PROBLEM DETAILS: Could you copy out, word for word, every line from the beginning of the material through the line that contains "provisions come from the RULONA. But in", including that line?

DATA TO USE:

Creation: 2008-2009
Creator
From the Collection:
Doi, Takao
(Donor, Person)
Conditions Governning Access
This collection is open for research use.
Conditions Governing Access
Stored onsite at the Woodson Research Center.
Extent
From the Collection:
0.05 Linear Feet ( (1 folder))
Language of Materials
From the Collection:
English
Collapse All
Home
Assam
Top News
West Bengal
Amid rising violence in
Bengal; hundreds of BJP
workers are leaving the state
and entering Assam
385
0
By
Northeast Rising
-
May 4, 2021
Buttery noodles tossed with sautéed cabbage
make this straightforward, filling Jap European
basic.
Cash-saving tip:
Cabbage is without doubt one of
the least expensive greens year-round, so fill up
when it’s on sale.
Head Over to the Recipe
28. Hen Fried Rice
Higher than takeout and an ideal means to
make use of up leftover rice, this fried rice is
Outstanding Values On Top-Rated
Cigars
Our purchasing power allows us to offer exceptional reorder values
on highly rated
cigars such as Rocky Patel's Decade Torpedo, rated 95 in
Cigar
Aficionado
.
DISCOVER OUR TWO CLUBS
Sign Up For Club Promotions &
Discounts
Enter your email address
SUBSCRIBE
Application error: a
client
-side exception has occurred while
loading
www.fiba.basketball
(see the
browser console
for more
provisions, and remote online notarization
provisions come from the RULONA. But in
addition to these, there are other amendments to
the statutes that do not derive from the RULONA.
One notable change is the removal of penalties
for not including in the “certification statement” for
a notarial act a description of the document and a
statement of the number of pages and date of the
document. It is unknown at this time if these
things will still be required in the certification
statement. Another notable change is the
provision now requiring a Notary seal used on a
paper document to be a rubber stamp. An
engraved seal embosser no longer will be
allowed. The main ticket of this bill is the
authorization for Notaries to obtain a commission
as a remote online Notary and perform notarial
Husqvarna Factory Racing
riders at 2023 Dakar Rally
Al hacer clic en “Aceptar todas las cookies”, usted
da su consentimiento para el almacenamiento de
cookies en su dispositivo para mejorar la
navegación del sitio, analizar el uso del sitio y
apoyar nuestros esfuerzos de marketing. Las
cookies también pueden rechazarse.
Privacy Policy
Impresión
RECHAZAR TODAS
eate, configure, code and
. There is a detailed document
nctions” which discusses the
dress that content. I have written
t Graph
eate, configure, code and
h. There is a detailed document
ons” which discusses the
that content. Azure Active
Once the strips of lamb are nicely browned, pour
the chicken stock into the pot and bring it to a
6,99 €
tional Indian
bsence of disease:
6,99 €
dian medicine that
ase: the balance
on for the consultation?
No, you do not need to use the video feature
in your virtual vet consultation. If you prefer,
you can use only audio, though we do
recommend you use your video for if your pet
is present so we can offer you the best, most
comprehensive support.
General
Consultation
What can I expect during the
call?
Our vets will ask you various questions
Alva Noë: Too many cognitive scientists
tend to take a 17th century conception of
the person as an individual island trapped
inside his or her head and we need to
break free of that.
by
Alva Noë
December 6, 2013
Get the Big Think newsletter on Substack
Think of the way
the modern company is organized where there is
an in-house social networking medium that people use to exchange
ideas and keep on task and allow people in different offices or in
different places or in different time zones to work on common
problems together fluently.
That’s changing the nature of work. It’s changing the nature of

RESPONSE TO THIS EXERCISE:
Creation: 2008-2009
Creator
From the Collection:
Doi, Takao
(Donor, Person)
Conditions Governning Access
This collection is open for research use.
Conditions Governing Access
Stored onsite at the Woodson Research Center.
Extent
From the Collection:
0.05 Linear Feet ( (1 folder))
Language of Materials
From the Collection:
English
Collapse All
Home
Assam
Top News
West Bengal
Amid rising violence in
Bengal; hundreds of BJP
workers are leaving the state
and entering Assam
385
0
By
Northeast Rising
-
May 4, 2021
Buttery noodles tossed with sautéed cabbage
make this straightforward, filling Jap European
basic.
Cash-saving tip:
Cabbage is without doubt one of
the least expensive greens year-round, so fill up
when it’s on sale.
Head Over to the Recipe
28. Hen Fried Rice
Higher than takeout and an ideal means to
make use of up leftover rice, this fried rice is
Outstanding Values On Top-Rated
Cigars
Our purchasing power allows us to offer exceptional reorder values
on highly rated
cigars such as Rocky Patel's Decade Torpedo, rated 95 in
Cigar
Aficionado
.
DISCOVER OUR TWO CLUBS
Sign Up For Club Promotions &
Discounts
Enter your email address
SUBSCRIBE
Application error: a
client
-side exception has occurred while
loading
www.fiba.basketball
(see the
browser console
for more
provisions, and remote online notarization
provisions come from the RULONA. But in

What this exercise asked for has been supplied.